04/08/2013

Fitogeografia


Spergularia azorica (Kindb.) Lebel



Nos verões de 1894 e de 1896, o botânico norte-americano William Trelease (1857-1945), então director do Jardim Botânico do Missouri, visitou as ilhas açorianas numa expedição que também previa a colecta de sementes ou plantas para este jardim. A localização das ilhas era suficientemente remota para que as expectativas quanto a novidades botânicas fossem elevadas. Ali encontraria um habitat isolado, pensou, como a Madeira ou os Galápagos, com um clima favorável à coexistência de vegetação de montanha (nos picos, quase sempre escondidos por nevoeiro e chuva) e de beira-mar (com plantas adaptadas às falésias, ao farelo de pedra vulcânica e às praias de calhau rolado), com alguma flora tropical à mistura.

Trelease publica em 1897 as notas desta viagem, a que junta uma listagem pormenorizada da flora que encontrou nas nove ilhas (e da que, não tendo encontrado, foi descrita pelos seus antecessores). O tom geral é de desapontamento. As ilhas eram afinal frequentemente visitadas por navios da Europa e da América do Norte, e mesmo entre as ilhas mais a ocidente (Flores e Corvo) e as mais orientais (São Miguel e Santa Maria) circulavam demasiadas embarcações para haver diferenças nas respectivas floras. Além disso, a agricultura intensiva (com as vinhas destruídas por doenças, plantava-se milho, batata e batata doce, e cultivavam-se frutos como a banana e o já famoso ananás), os pastos com forragem europeia (por a julgarem melhor do que a nativa) e a invasão da flora exótica (já então o Hedichium gardnerianum liderava as hostes invasoras) pouco espaço deixavam para a flora endémica.

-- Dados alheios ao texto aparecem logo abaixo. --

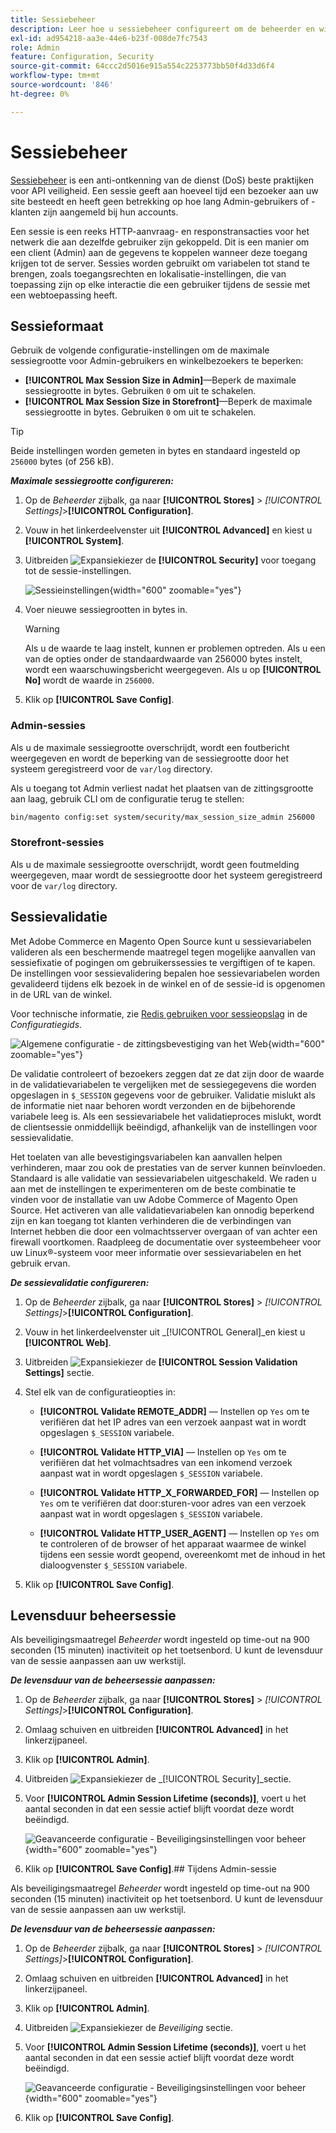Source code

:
```yaml
---
title: Sessiebeheer
description: Leer hoe u sessiebeheer configureert om de beheerder en winkel te beveiligen.
exl-id: ad954218-aa3e-44e6-b23f-008de7fc7543
role: Admin
feature: Configuration, Security
source-git-commit: 64ccc2d5016e915a554c2253773bb50f4d33d6f4
workflow-type: tm+mt
source-wordcount: '846'
ht-degree: 0%

---
```


# Sessiebeheer

[Sessiebeheer](https://cheatsheetseries.owasp.org/cheatsheets/Session_Management_Cheat_Sheet.html) is een anti-ontkenning van de dienst (DoS) beste praktijken voor API veiligheid. Een sessie geeft aan hoeveel tijd een bezoeker aan uw site besteedt en heeft geen betrekking op hoe lang Admin-gebruikers of -klanten zijn aangemeld bij hun accounts.

Een sessie is een reeks HTTP-aanvraag- en responstransacties voor het netwerk die aan dezelfde gebruiker zijn gekoppeld. Dit is een manier om een client (Admin) aan de gegevens te koppelen wanneer deze toegang krijgen tot de server. Sessies worden gebruikt om variabelen tot stand te brengen, zoals toegangsrechten en lokalisatie-instellingen, die van toepassing zijn op elke interactie die een gebruiker tijdens de sessie met een webtoepassing heeft.

## Sessieformaat

Gebruik de volgende configuratie-instellingen om de maximale sessiegrootte voor Admin-gebruikers en winkelbezoekers te beperken:

- **[!UICONTROL Max Session Size in Admin]**—Beperk de maximale sessiegrootte in bytes. Gebruiken `0` om uit te schakelen.
- **[!UICONTROL Max Session Size in Storefront]**—Beperk de maximale sessiegrootte in bytes. Gebruiken `0` om uit te schakelen.

>[!TIP]
>
>Beide instellingen worden gemeten in bytes en standaard ingesteld op `256000` bytes (of 256 kB).

**_Maximale sessiegrootte configureren:_**

1. Op de _Beheerder_ zijbalk, ga naar **[!UICONTROL Stores]**  > _[!UICONTROL Settings]_>**[!UICONTROL Configuration]**.

1. Vouw in het linkerdeelvenster uit **[!UICONTROL Advanced]** en kiest u **[!UICONTROL System]**.

1. Uitbreiden ![Expansiekiezer](../assets/icon-display-expand.png) de **[!UICONTROL Security]** voor toegang tot de sessie-instellingen.

   ![Sessieinstellingen](../configuration-reference/advanced/assets/system-security.png){width="600" zoomable="yes"}

1. Voer nieuwe sessiegrootten in bytes in.

   >[!WARNING]
   >
   >Als u de waarde te laag instelt, kunnen er problemen optreden. Als u een van de opties onder de standaardwaarde van 256000 bytes instelt, wordt een waarschuwingsbericht weergegeven. Als u op **[!UICONTROL No]** wordt de waarde in `256000`.

1. Klik op **[!UICONTROL Save Config]**.

### Admin-sessies

Als u de maximale sessiegrootte overschrijdt, wordt een foutbericht weergegeven en wordt de beperking van de sessiegrootte door het systeem geregistreerd voor de `var/log` directory.

Als u toegang tot Admin verliest nadat het plaatsen van de zittingsgrootte aan laag, gebruik CLI om de configuratie terug te stellen:

```bash
bin/magento config:set system/security/max_session_size_admin 256000
```

### Storefront-sessies

Als u de maximale sessiegrootte overschrijdt, wordt geen foutmelding weergegeven, maar wordt de sessiegrootte door het systeem geregistreerd voor de `var/log` directory.

## Sessievalidatie

Met Adobe Commerce en Magento Open Source kunt u sessievariabelen valideren als een beschermende maatregel tegen mogelijke aanvallen van sessiefixatie of pogingen om gebruikerssessies te vergiftigen of te kapen. De instellingen voor sessievalidering bepalen hoe sessievariabelen worden gevalideerd tijdens elk bezoek in de winkel en of de sessie-id is opgenomen in de URL van de winkel.

Voor technische informatie, zie [Redis gebruiken voor sessieopslag](https://experienceleague.adobe.com/docs/commerce-operations/configuration-guide/cache/redis/redis-session.html) in de _Configuratiegids_.

![Algemene configuratie - de zittingsbevestiging van het Web](../configuration-reference/general/assets/web-session-validation-settings.png){width="600" zoomable="yes"}

De validatie controleert of bezoekers zeggen dat ze dat zijn door de waarde in de validatievariabelen te vergelijken met de sessiegegevens die worden opgeslagen in `$_SESSION` gegevens voor de gebruiker. Validatie mislukt als de informatie niet naar behoren wordt verzonden en de bijbehorende variabele leeg is. Als een sessievariabele het validatieproces mislukt, wordt de clientsessie onmiddellijk beëindigd, afhankelijk van de instellingen voor sessievalidatie.

Het toelaten van alle bevestigingsvariabelen kan aanvallen helpen verhinderen, maar zou ook de prestaties van de server kunnen beïnvloeden. Standaard is alle validatie van sessievariabelen uitgeschakeld. We raden u aan met de instellingen te experimenteren om de beste combinatie te vinden voor de installatie van uw Adobe Commerce of Magento Open Source. Het activeren van alle validatievariabelen kan onnodig beperkend zijn en kan toegang tot klanten verhinderen die de verbindingen van Internet hebben die door een volmachtsserver overgaan of van achter een firewall voortkomen. Raadpleeg de documentatie over systeembeheer voor uw Linux®-systeem voor meer informatie over sessievariabelen en het gebruik ervan.

**_De sessievalidatie configureren:_**

1. Op de _Beheerder_ zijbalk, ga naar  **[!UICONTROL Stores]** > _[!UICONTROL Settings]_>**[!UICONTROL Configuration]**.

1. Vouw in het linkerdeelvenster uit _[!UICONTROL General]_en kiest u **[!UICONTROL Web]**.

1. Uitbreiden ![Expansiekiezer](../assets/icon-display-expand.png) de **[!UICONTROL Session Validation Settings]** sectie.

1. Stel elk van de configuratieopties in:

   - **[!UICONTROL Validate REMOTE_ADDR]** — Instellen op `Yes` om te verifiëren dat het IP adres van een verzoek aanpast wat in wordt opgeslagen `$_SESSION` variabele.

   - **[!UICONTROL Validate HTTP_VIA]** — Instellen op `Yes` om te verifiëren dat het volmachtsadres van een inkomend verzoek aanpast wat in wordt opgeslagen `$_SESSION` variabele.

   - **[!UICONTROL Validate HTTP_X_FORWARDED_FOR]** — Instellen op `Yes` om te verifiëren dat door:sturen-voor adres van een verzoek aanpast wat in wordt opgeslagen `$_SESSION` variabele.

   - **[!UICONTROL Validate HTTP_USER_AGENT]** — Instellen op `Yes` om te controleren of de browser of het apparaat waarmee de winkel tijdens een sessie wordt geopend, overeenkomt met de inhoud in het dialoogvenster `$_SESSION` variabele.

1. Klik op **[!UICONTROL Save Config]**.

## Levensduur beheersessie

Als beveiligingsmaatregel _Beheerder_ wordt ingesteld op time-out na 900 seconden (15 minuten) inactiviteit op het toetsenbord. U kunt de levensduur van de sessie aanpassen aan uw werkstijl.

**_De levensduur van de beheersessie aanpassen:_**

1. Op de _Beheerder_ zijbalk, ga naar **[!UICONTROL Stores]** > _[!UICONTROL Settings]_>**[!UICONTROL Configuration]**.

1. Omlaag schuiven en uitbreiden **[!UICONTROL Advanced]** in het linkerzijpaneel.

1. Klik op **[!UICONTROL Admin]**.

1. Uitbreiden ![Expansiekiezer](../assets/icon-display-expand.png) de _[!UICONTROL Security]_sectie.

1. Voor **[!UICONTROL Admin Session Lifetime (seconds)]**, voert u het aantal seconden in dat een sessie actief blijft voordat deze wordt beëindigd.

   ![Geavanceerde configuratie - Beveiligingsinstellingen voor beheer](../configuration-reference/advanced/assets/admin-security.png){width="600" zoomable="yes"}

1. Klik op **[!UICONTROL Save Config]**.## Tijdens Admin-sessie

Als beveiligingsmaatregel _Beheerder_ wordt ingesteld op time-out na 900 seconden (15 minuten) inactiviteit op het toetsenbord. U kunt de levensduur van de sessie aanpassen aan uw werkstijl.

**_De levensduur van de beheersessie aanpassen:_**

1. Op de _Beheerder_ zijbalk, ga naar **[!UICONTROL Stores]** > _[!UICONTROL Settings]_>**[!UICONTROL Configuration]**.

1. Omlaag schuiven en uitbreiden **[!UICONTROL Advanced]** in het linkerzijpaneel.

1. Klik op **[!UICONTROL Admin]**.

1. Uitbreiden ![Expansiekiezer](../assets/icon-display-expand.png) de _Beveiliging_ sectie.

1. Voor **[!UICONTROL Admin Session Lifetime (seconds)]**, voert u het aantal seconden in dat een sessie actief blijft voordat deze wordt beëindigd.

   ![Geavanceerde configuratie - Beveiligingsinstellingen voor beheer](../configuration-reference/advanced/assets/admin-security.png){width="600" zoomable="yes"}

1. Klik op **[!UICONTROL Save Config]**.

Segundo Trelease, esta estaria refugiada em locais de difícil acesso, a salvo de coelhos e cabras mas desse modo também inacessível aos botânicos. Havia os líquenes, é certo, e muitas novas espécies de fungos para nomear, mas não eram esses os objectos do seu estudo. Seguindo a tendência de então, Trelease parecia empenhado em confirmar a teoria de Darwin e queria estudar a adaptação das plantas europeias ou americanas ao habitat açoriano, muito ventoso, extremamente húmido e de influência marítima. Todavia, em Botanical Observations of the Azores, Trelease informa que as ilhas eram demasiado jovens para se notarem indícios da selecção natural: só em Santa Maria eram conhecidos fósseis e só lá não havia vulcões com actividade recente.

A Spergularia azorica foi uma das plantas que Trelease viu floridas, e em todas as ilhas. Começou por se chamar Lepigonum azoricum, nome que o botânico sueco Nils Conrad Kindberg (1832-1910) lhe deu em 1863. Em 1868, o francês Jacques Eugène Lebel (1801-1878) colocou-a no género Spergularia e confirmou-lhe o estatuto de endemismo açoriano. Trelease prefere designá-la Spergularia macrorhiza, seguindo o botânico inglês H. C. Watson (1804-1881), que visitou os Açores em 1840 e a nomeara oficialmente em 1868 (depois de uma outra ida às ilhas em 1865 com o entomologista Frederick du Cane Godman (1834-1919)). Trelease nota como esta planta, exposta a derrocadas e vendavais, parece em harmonia com o ambiente: talos robustos, com que se agarra às arribas; hábito prostrado e aninhado nas reentrâncias rochosas de falésias ou escoadas de lava; uma penugem densa a agasalhá-la; flores grandes (muito maiores do que nas outras plantas do mesmo género) e bem abertas, com o néctar acessível aos polinizadores; e sementes, com uma asa rudimentar, que se disseminam pelo vento.

Santa Maria, onde vimos populações abundantes desta planta, pertence hoje à lista das Zonas Especiais de Conservação (ZEC), e a Spergularia azorica é uma das espécies da flora açoriana listadas no anexo II da Directiva Habitats, na companhia da Azorina vidalii e do Lotus azoricus.